When you write out the listing, keep each word exactly as it stands but include none of its images.

(Supplied information begins)

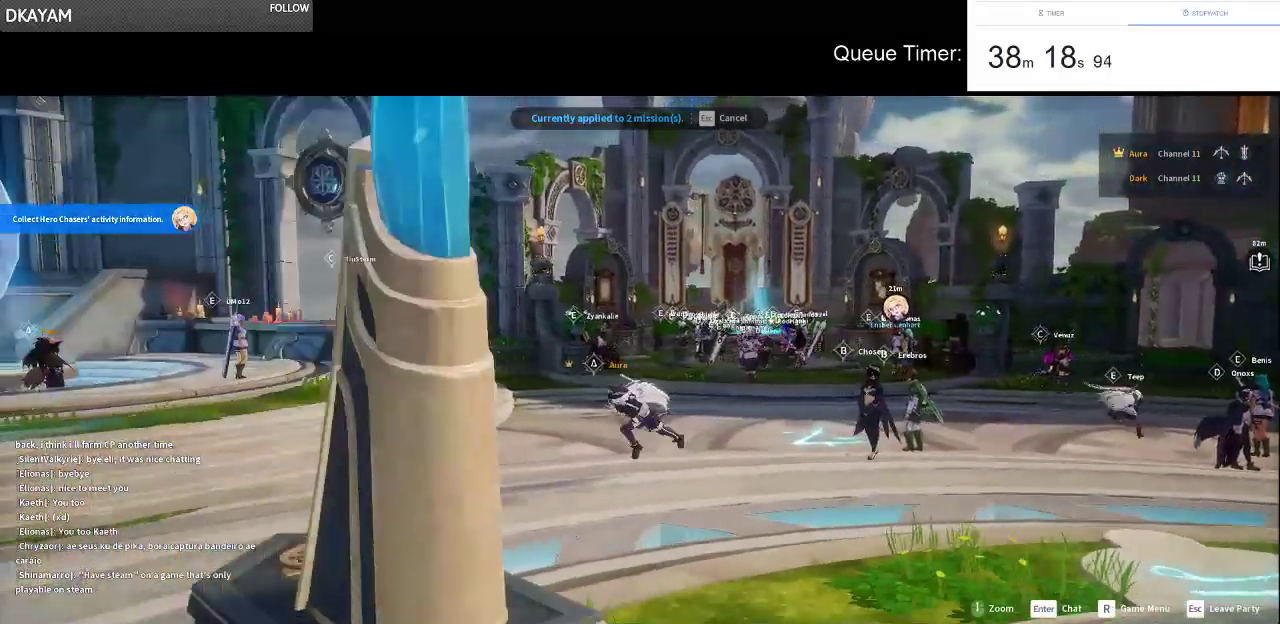
{"keys": ["a", "s"], "mouse": [], "events": []}
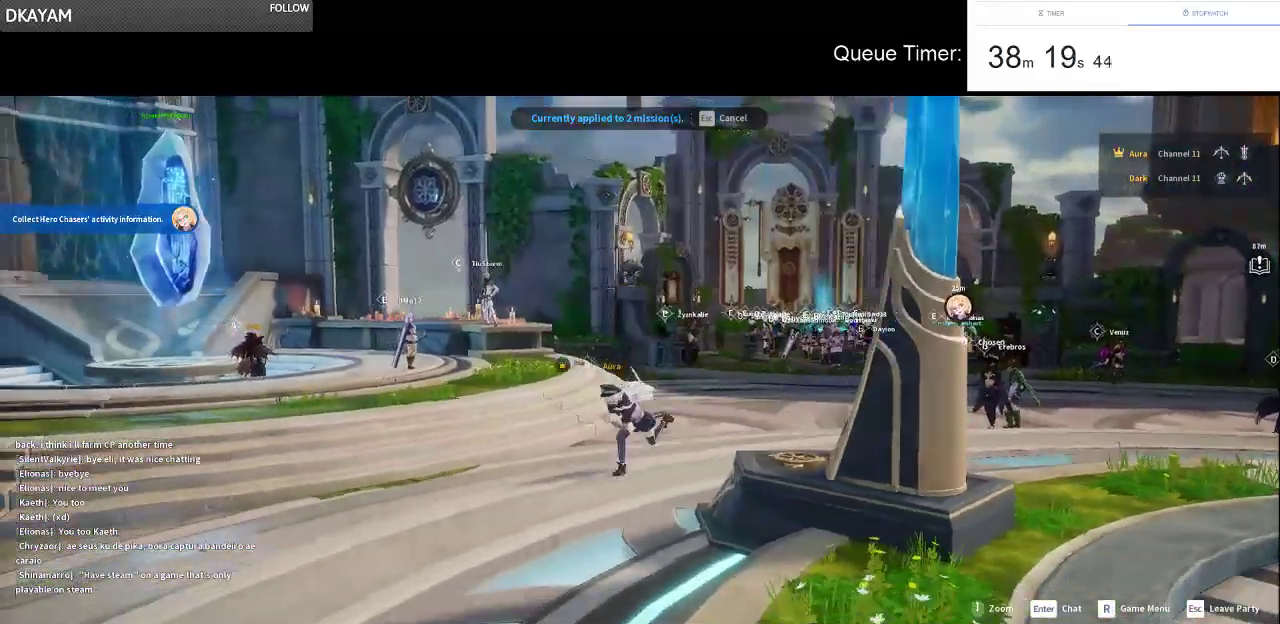
{"keys": ["a", "s"], "mouse": [], "events": []}
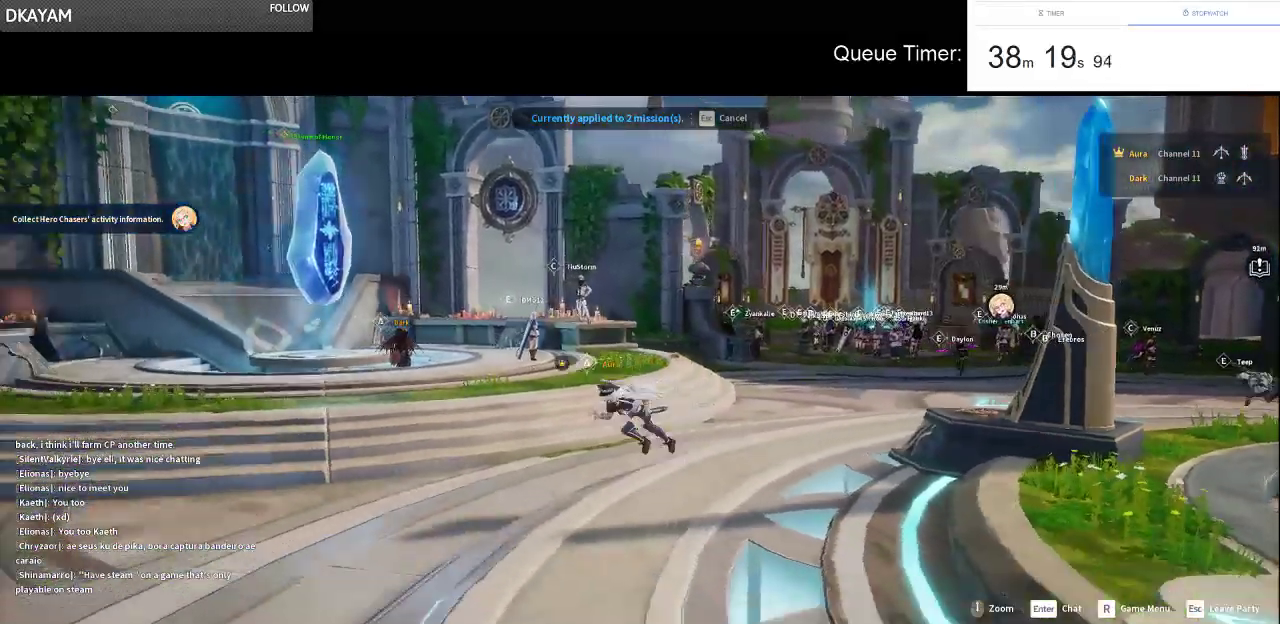
{"keys": ["s"], "mouse": [], "events": [[50, "a", "up"]]}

(Supplied information ends)

* [Exercise output]
{"keys": ["a", "s"], "mouse": [], "events": []}
{"keys": ["a", "s"], "mouse": [], "events": []}
{"keys": ["s"], "mouse": [], "events": [[50, "a", "up"]]}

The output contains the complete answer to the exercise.